We found no significant differences in associations by race/ethnicity, age, or sex. This suggests that the risk of diabetes as a result of discrimination does not appear to differ across demographic characteristics. However, our power to detect differences by race/ethnicity was limited. Consistent with the existing literature,[6,23] the prevalence of self-reported discrimination differed substantially by race/ethnicity, with African Americans reporting higher levels than all other racial/ethnic groups.

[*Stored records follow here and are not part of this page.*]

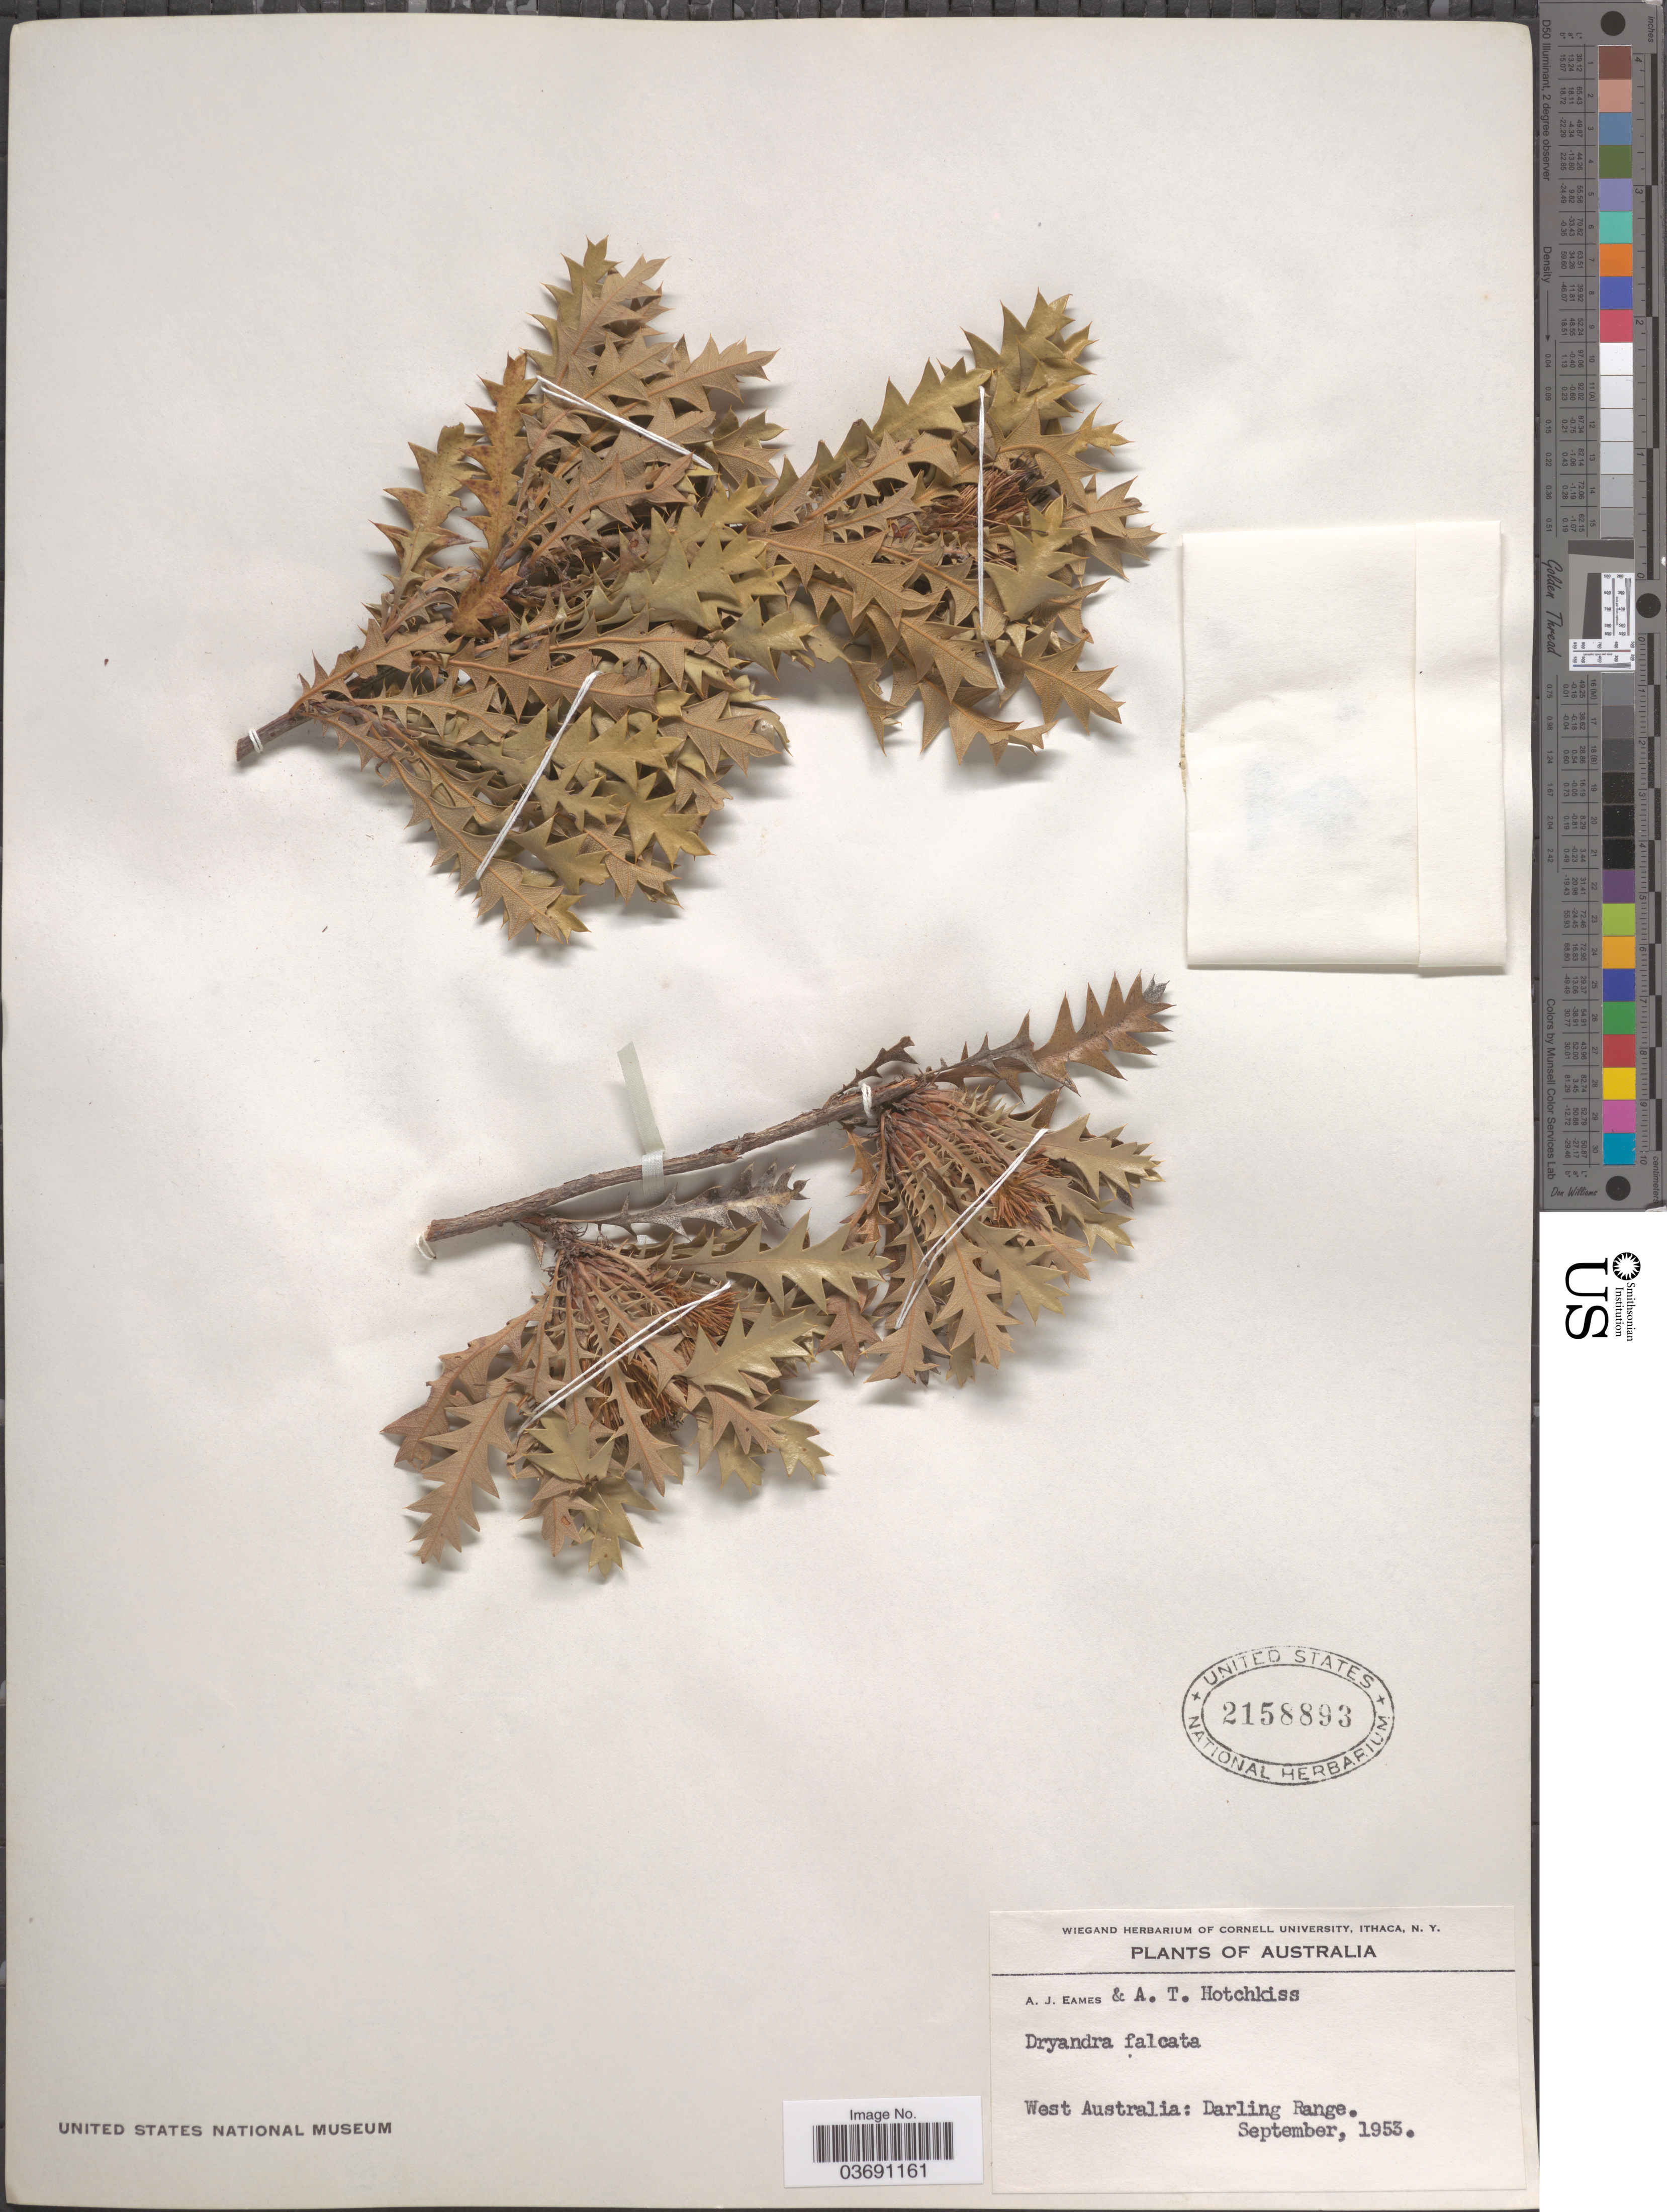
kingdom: Plantae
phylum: Tracheophyta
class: Magnoliopsida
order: Proteales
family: Proteaceae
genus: Dryandra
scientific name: Dryandra falcata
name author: R. Br.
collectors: A. J. Eames & A. Hotchkiss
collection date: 1953-09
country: Australia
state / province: Western Australia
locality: West Australia: Darling Range.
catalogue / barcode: US 2158893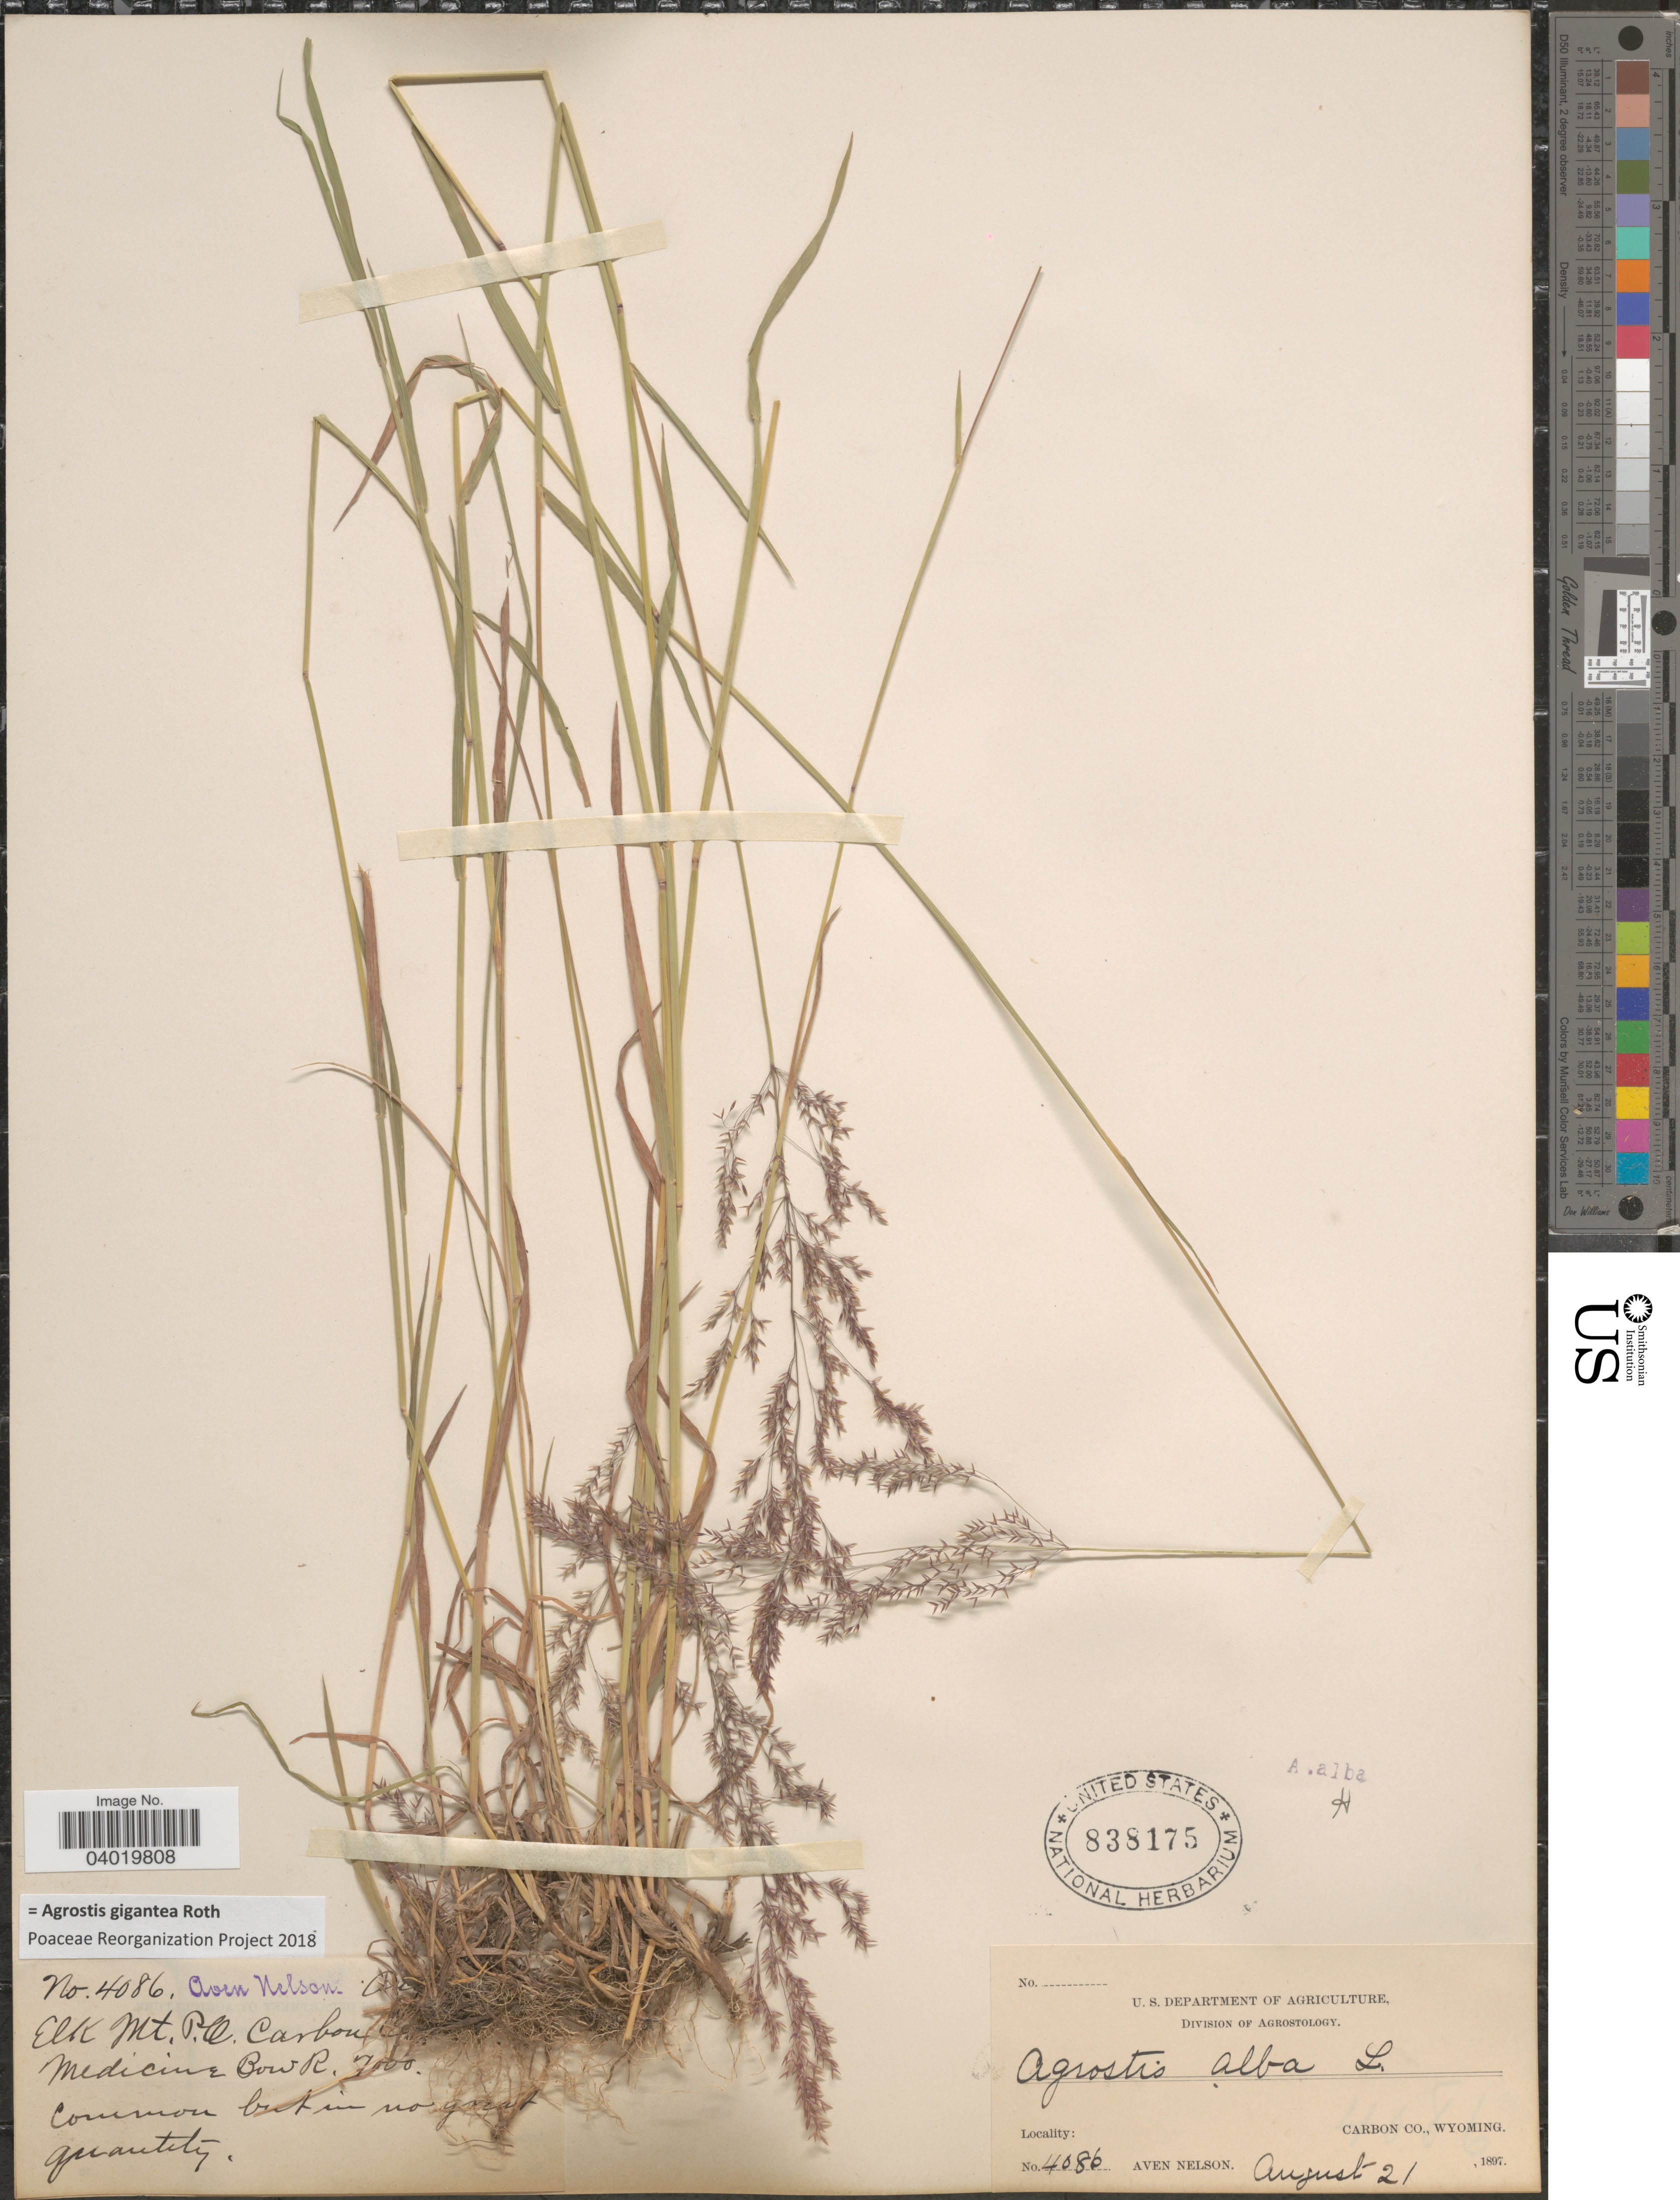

This study has multiple limitations that should be noted. Experiences of discrimination were assessed via self-report, and therefore subject to recall and social desirability bias. Discrimination was assessed at baseline only, and it is possible that a participant's experience of discrimination may have changed during the follow-up period, leading to misclassification bias. Studies have found that some disadvantaged groups may cope with discrimination by denying or minimizing its occurrence,[2] thus leading to underreporting of experiences of discrimination. This may explain why, in our sample, people with lower socioeconomic status were less likely to report having experienced discrimination. Nonetheless, if underreporting occurred, the discrimination-diabetes association would have been biased toward the null. Detailed data were not collected on coping methods. Active coping strategies, such as seeking social support, may be effective in preventing the adverse health consequences associated with discrimination.[38] Future studies should include assessment of coping methods, because coping may potentially mediate the association between discrimination and health outcomes. Finally, while the study is relatively large for a multiracial/multiethnic cohort, the numbers in some subgroups were somewhat small. This was especially true for the Chinese and Hispanic groups, and may have hindered our ability to detect racial/ethnic differences in associations between discrimination and incident diabetes.

Strengths of this study included the use of data from a large, prospective multiracial/multiethnic cohort. Discrimination was assessed using 2 scales, which allowed for a more in-depth examination of the role of discriminatory events on diabetes incidence. Furthermore, the Major Experiences of Discrimination Scale used in this study assesses unfair treatment generally and then asks for specific attributions. Evidence suggests that this method of assessing discrimination reduces bias in comparison with studies that ask about specific types of discrimination first.[4] We used an objective assessment of diabetes and were also able to control for many potential confounders and mediators in our analyses.

In conclusion, we found that major experiences of discrimination were associated with incident diabetes in a diverse sample of middle-aged to older adults, even after controlling for potential confounders and mediators. This association remained when examining discrimination attributed to race/ethnicity or other causes. Given that this is the first study to examine the relationship between discrimination and incident diabetes, it is important for future studies to confirm these findings and to further explore the mechanisms linking discrimination and diabetes.